Serbs Have Killed 300 in Safe Haven of Gorazde
The Tuscaloosa News, p. 3A
N.Y. Times News Service
5 June 1993.
SARAJEVO, Bosnia-Herzegovina — Bosnian Serb forces kept up their offensive on a designated safe area in eastern Bosnia Friday, despite their political leader’s assurance to U.N. officials on Thursday that they would unilaterally hold their fire.
A weeklong assault against the Bosniak enclave around the town of Gorazde, designated as a safe area by the United Nations, has killed 300 people and wounded hundreds more, reports on the Bosniak-controlled Bosnian radio said Friday.
Bosnian Serb artillery continued shelling Gorazde Friday. About 3,000 shells landed Thursday on the Gorazde pocket, which contains some 60,000 people, including tens of thousands of Bosniak refugees, the radio reports said.

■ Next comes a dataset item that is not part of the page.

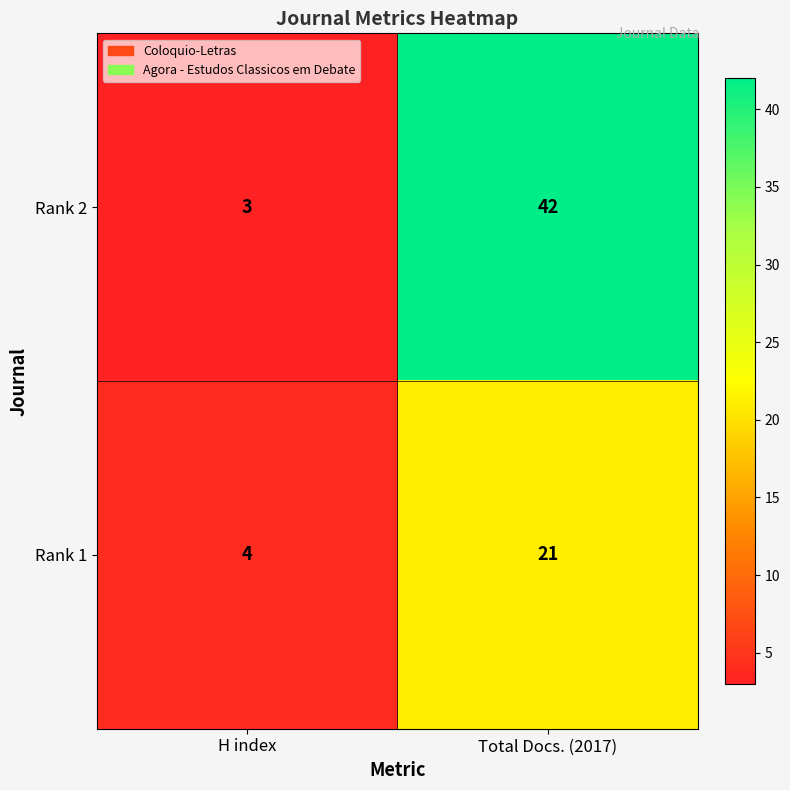

Rank the series at Total Docs. (2017) from highest to lowest value.

Rank 2, Rank 1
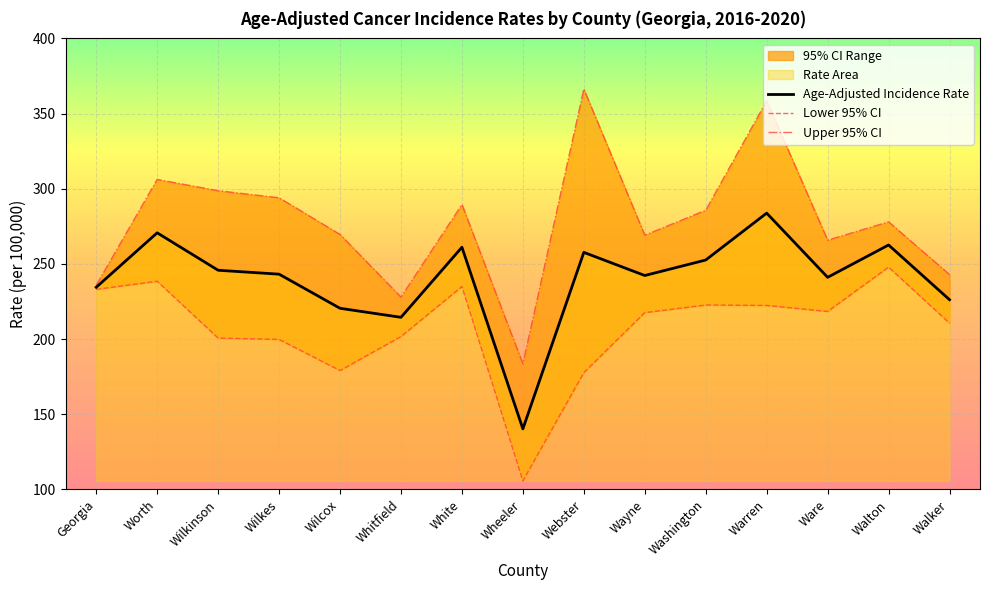

At which label does Upper 95% CI first exceed 278?

Worth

Serbian militia members were looting villages inside the safe area near the village of Ustipraca, the reports said, loading plunder into trucks and driving off in the direction of the Drina River city of Visegrad, which the Serbs occupied and purged of its Bosniak population last year.
Some of the refugees driven from 42 villages in the safe area are living on the streets in Gorazde, the reports said.
U.N. officials could not confirm the Sarajevo radio accounts of the attacks on Gorazde, because Bosnian Serb military commanders refused again Friday to allow the organization’s military observers into the safe area, a U.N. military spokesman here said.